Florence + The Machine Free

Was there ever a more relatable song lyric at this moment? I am trying to be that calm woman in the center of the storm, the soothing presence but this is a hard role to fill. Gritting my teeth so hard that I gave myself headaches was not part of my plan.


It is not just interesting but sad and frustrating how C-PTSD touches every facet of life for me. Ignoring my health has had big repercussions, and it seems like it’s related to medical neglect. When I think “I’ve felt worse pain” and keep powering through, it is detrimental to my health, and it is what I am used to.


The Scary Things


My own approach for the past few years is to lay out what I’m afraid of and just blurt it out. In 2021 I made a resolution to write about the things I am afraid of, and I never stopped.



 

Heading #1: The Bad


I am scared of having my second colonoscopy before the age of forty. I have an uncle who had polyps but not until his fifties. What does this even mean? Does this maybe mean cancer? Who’s going to take care of me? Would my situationship maybe turn more serious or would this call it off? What would this mean for my other relationships? Who could I count on to show up?




Heading #2: Overblown


I am scared of losing my mother. She is having a minor surgery but the routine things that could go wrong during surgery made me snowball things in my mind as the surgeon was going through them.
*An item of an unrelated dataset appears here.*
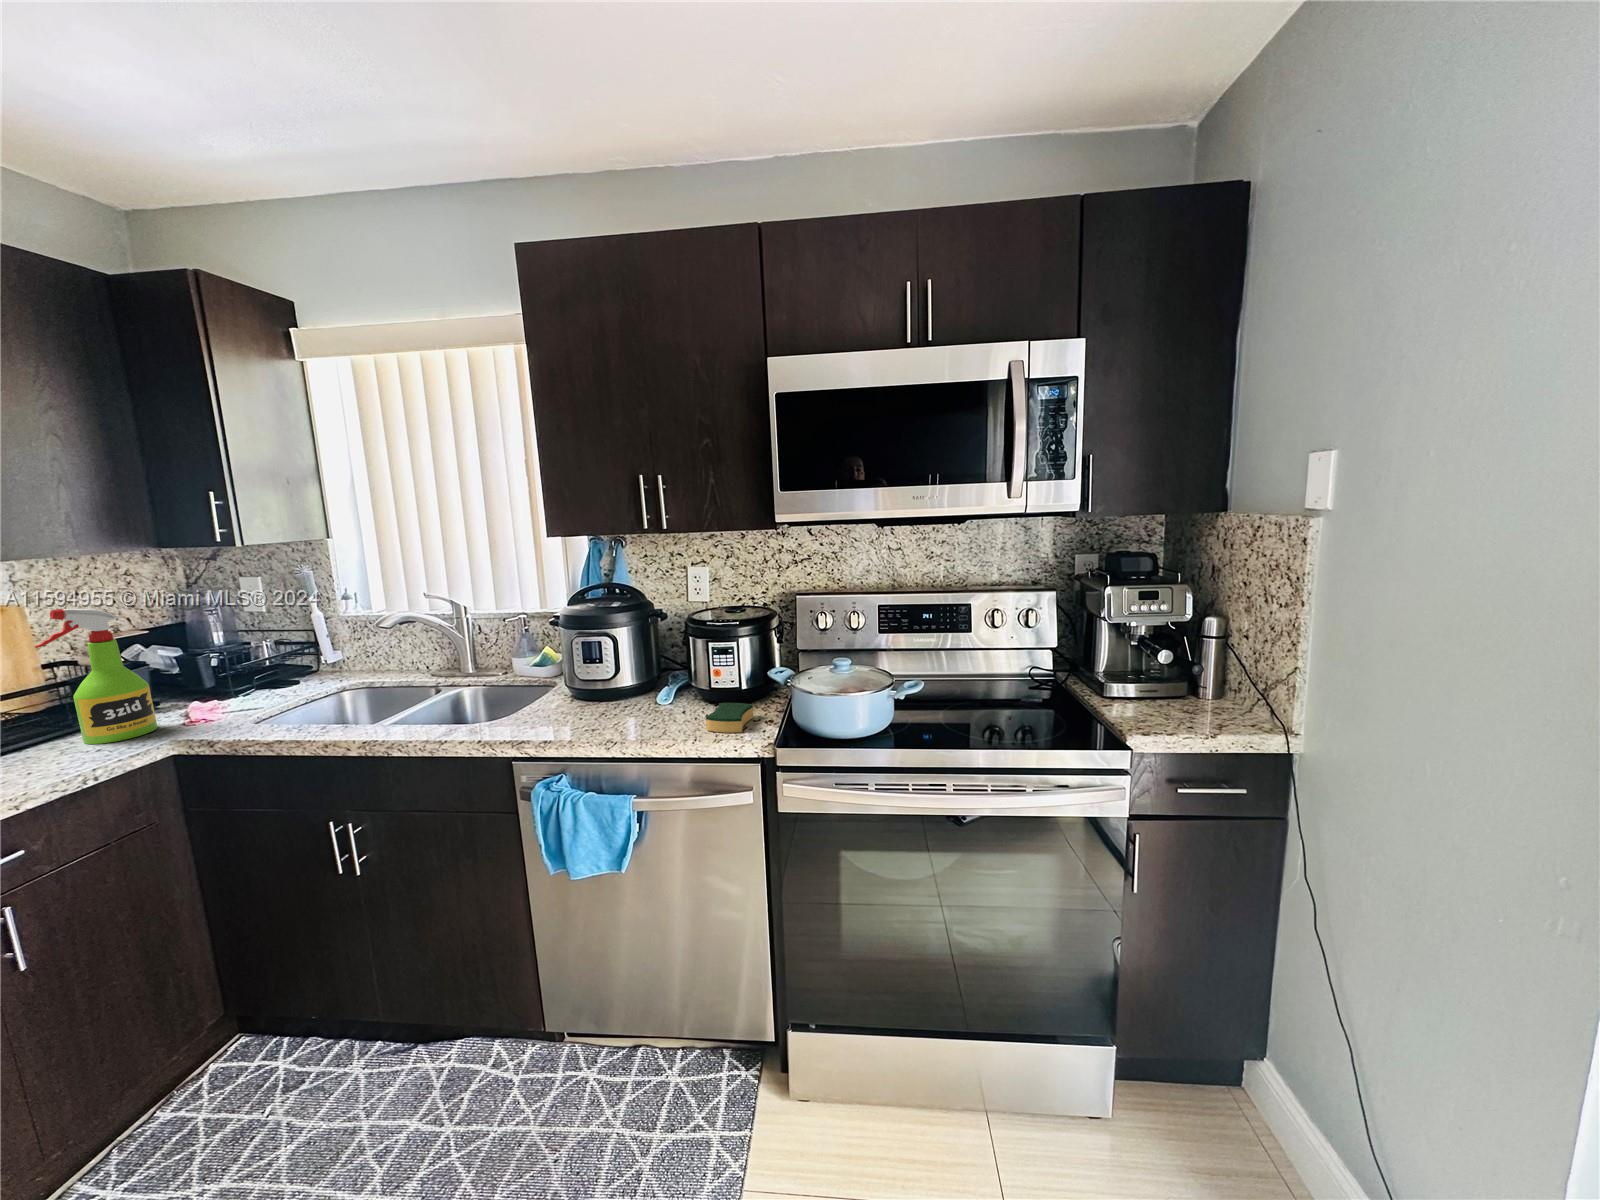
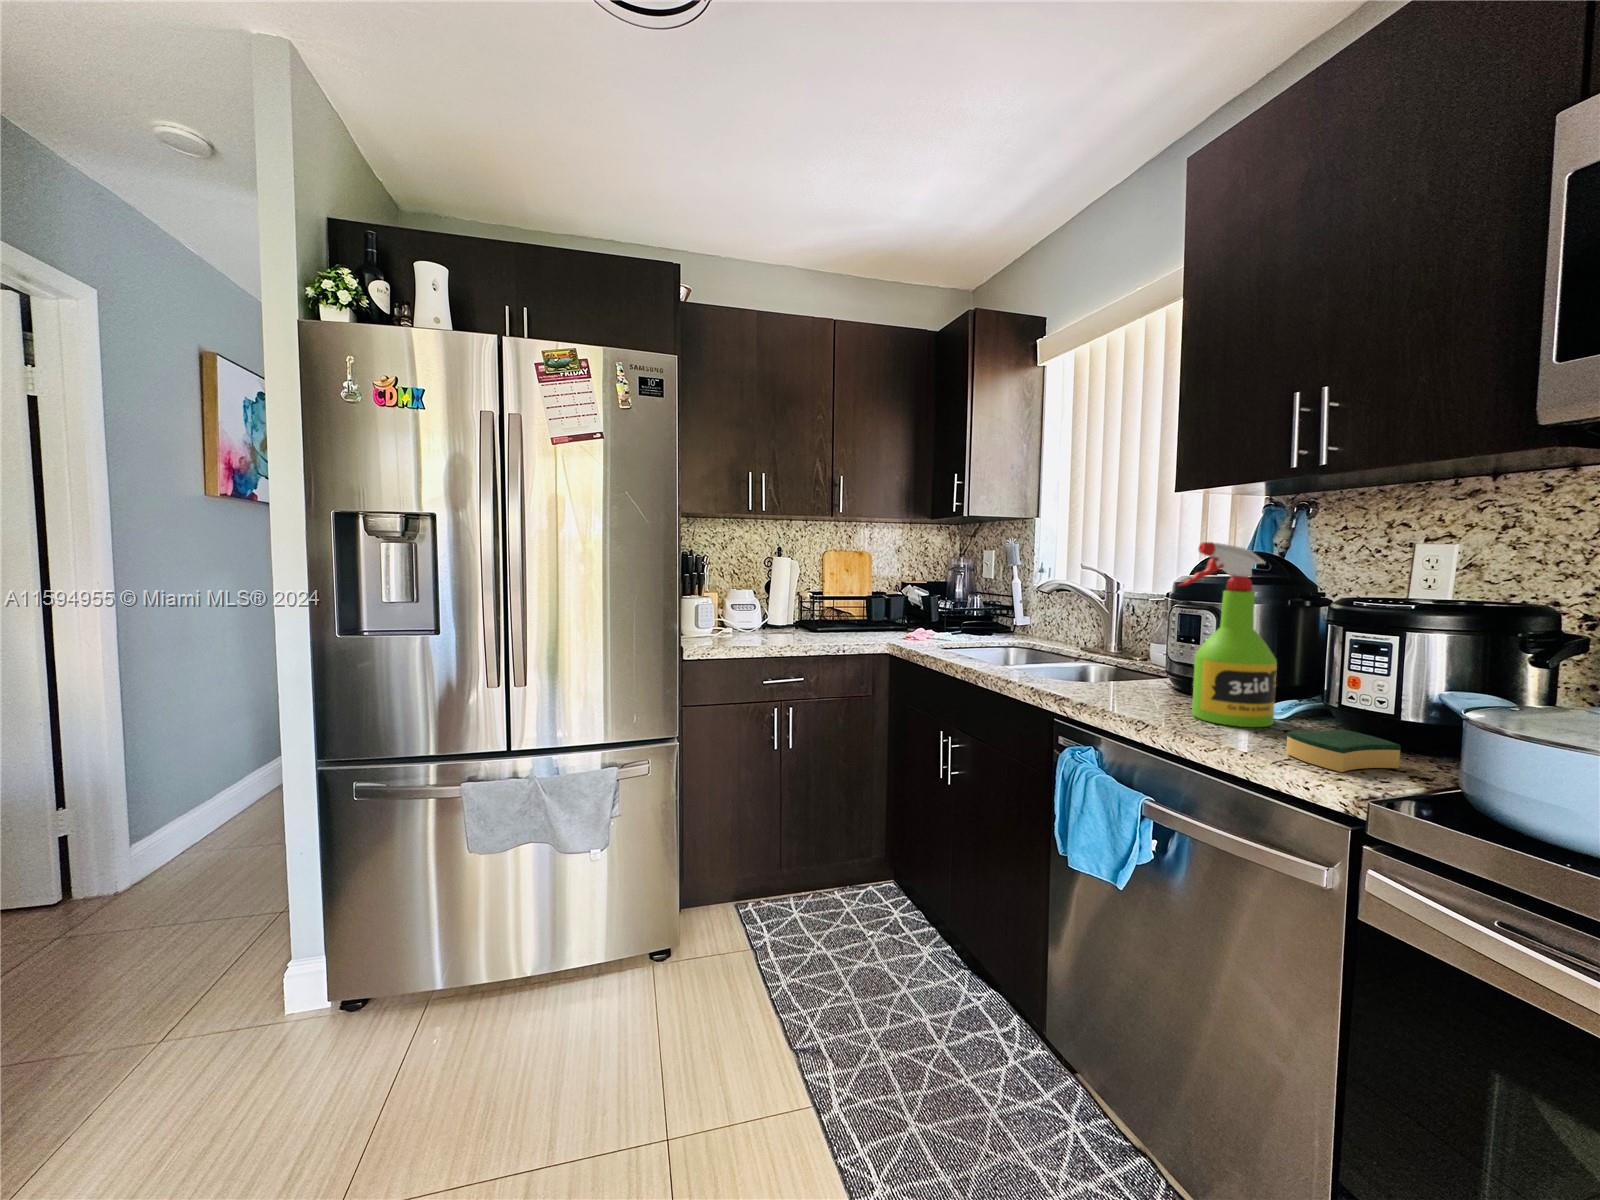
spray bottle: present [35,609,157,744] -> present [1179,542,1277,727]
There were also concerns about her teeth and her intubation but they will have dentists in the hospital just in case there are problems.



Heading #3: Worst Case


I am scared of maybe leaving my mother overnight at the hospital for this procedure. I’m not sure if that will happen, she should be home by the end of the day if we arrive at our specified time she should be good to go by a certain time. But if not I may have to leave her there to feed the cat and things at home. I’ll have to pack her an overnight bag just to be prepared.


I am scared because writing this all out is making my stomach hurt. I am having another period even though I only had one two weeks ago. It may be stress related. I am also having some hair loss, which will be addressed when I see my primary care soon!


This is the part where I have a hopeful message but the truth is I am overwhelmed and sad. Some things that have been helping me are Patrick Gannon’s workbook Soul Survivors and ASCA and OA meetings. Journaling everyday is also a good way to let off steam. I also enjoy some mindless activities like watching live gameplays on YouTube. Podcasts and music are good distractions for me too.